If you have a batch of 64, does that mean each process of the GPU is processing a batch of 64 items or that the GPU is processing 64 items in parallel? Or something else?
I’m looking at the gradient accumulation in the notebook, scaling to the top part 3, Scaling Up: Road to the Top, Part 3 | Kaggle. I’m trying to understand more about why gradient accumulation reduces peak memory usage of the GPU.
I can try answering your question about gradient accumulation. The way to think is that GPU has a memory area where tensors reside, and are copied and removed. So, when a batch of 64 samples is processed, those 64 samples are loaded into GPU memory, gradients are computed, and then those 64 samples are removed to make space for the next batch.
Now let’s say we choose to accumulate gradients over 2 batches and each batch has size 32. When processing each batch, only 32 samples are loaded in GPU memory; once they’re processed, they’re removed. Hence, the peak memory consumption comes from the space taken by 32 samples only. It’s almost half of the original case.
The result of the second case, that is adding up gradients over 2 batches, is almost identical to computing gradient with batch of 64 items; hence the comparison of memory usage.

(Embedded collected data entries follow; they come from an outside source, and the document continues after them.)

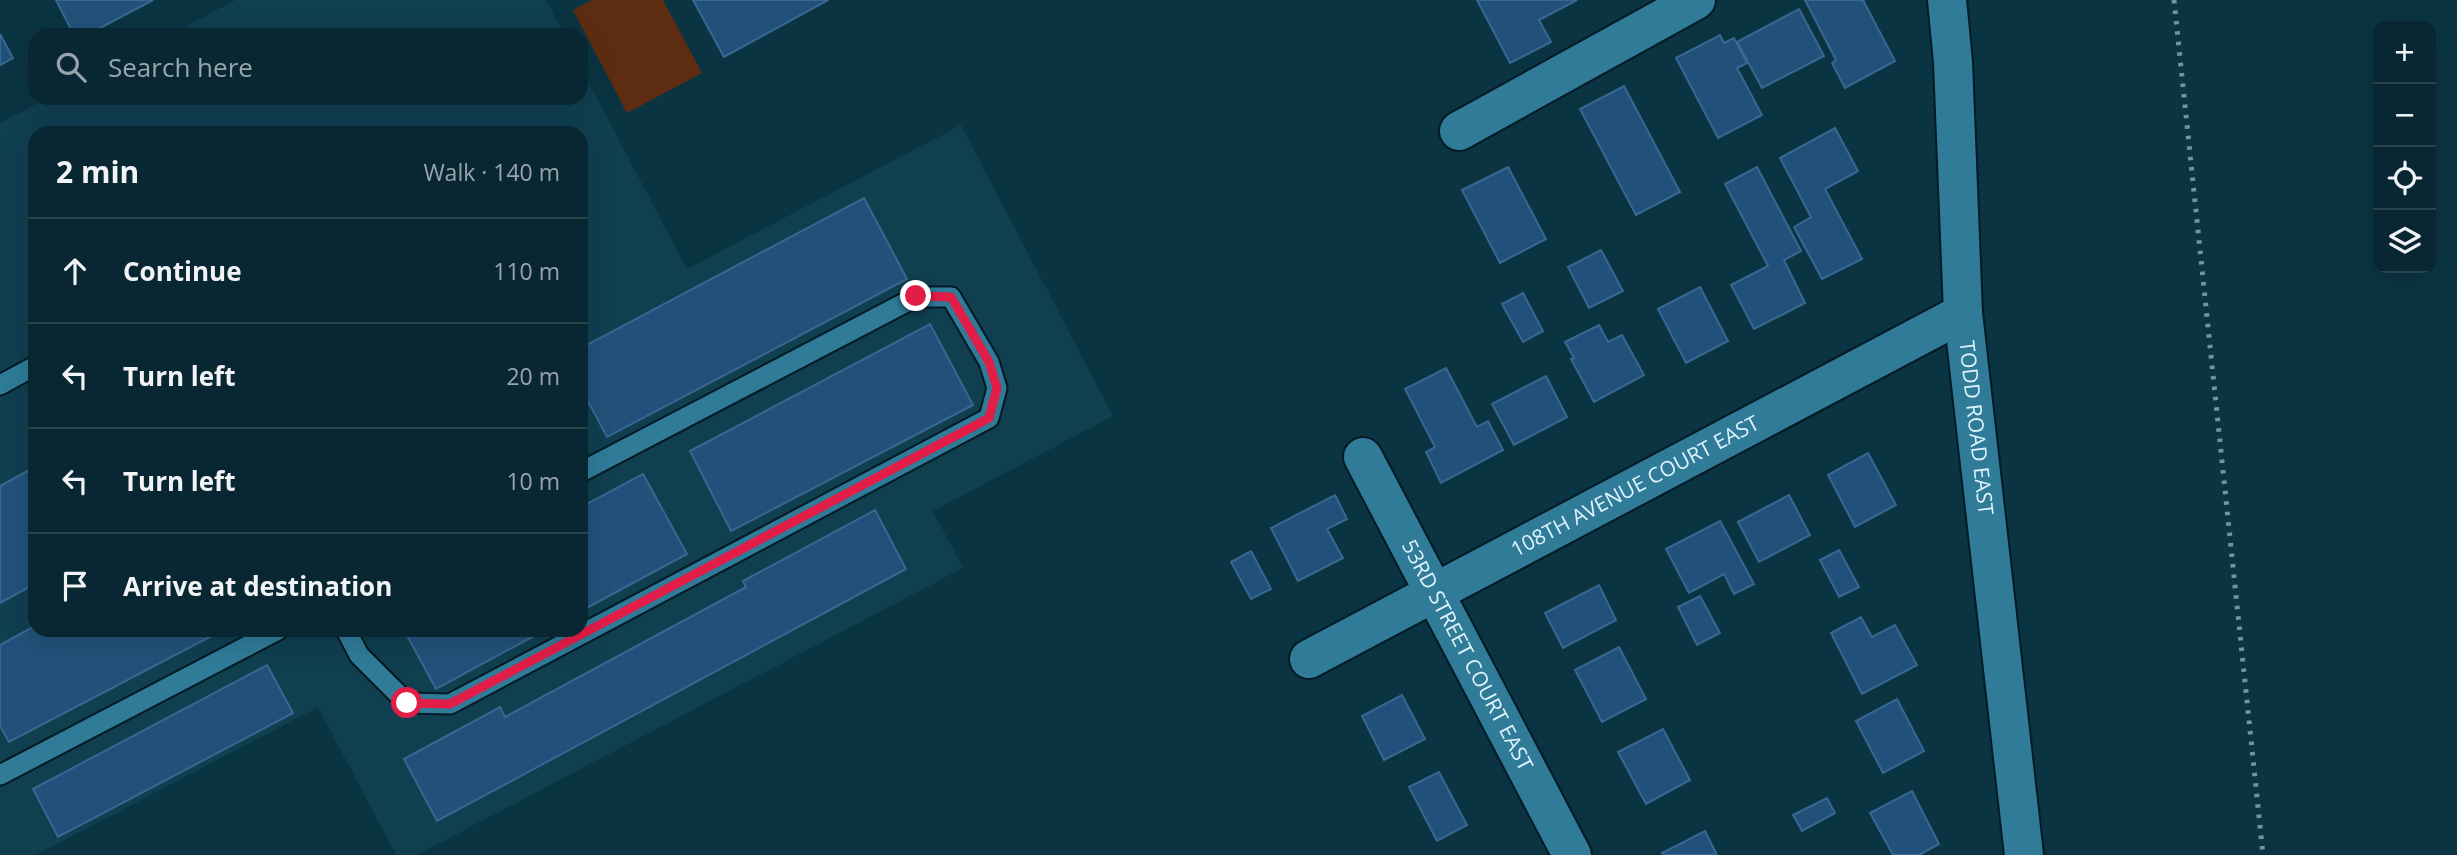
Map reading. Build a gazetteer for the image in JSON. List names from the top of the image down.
{
  "streets": {
    "street": ["TODD ROAD EAST", "108TH AVENUE COURT EAST", "53RD STREET COURT EAST"]
  },
  "crossings": [
    ["TODD ROAD EAST", "108TH AVENUE COURT EAST"],
    ["108TH AVENUE COURT EAST", "53RD STREET COURT EAST"]
  ],
  "page": {
    "map_buttons": ["+", "−"],
    "search": "Search here",
    "heading": ["2 min", "Walk · 140 m"],
    "list": [
      ["Continue", "110 m"],
      ["Turn left", "20 m"],
      ["Turn left", "10 m"],
      "Arrive at destination"
    ]
  }
}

Thank you. I think I understand. My understanding now is that you can split a batch of 64 into 2 batches of 32 sent to the GPU sequentially, and then by accumulating the gradients from both batches, you end up adjusting the weights in the same way you would have if you had sent a batch of 64 to the GPU and then adjusted parameter weights from the result of that batch.
In the context of the notebook “Scaling Up: Road to the Top, Part 3” from Kaggle, they might be discussing how gradient accumulation allows for effective training of large models on GPUs with limited memory. By accumulating gradients over multiple forward and backward passes, the GPU can handle larger models or larger datasets than it could if it had to process the entire batch at once.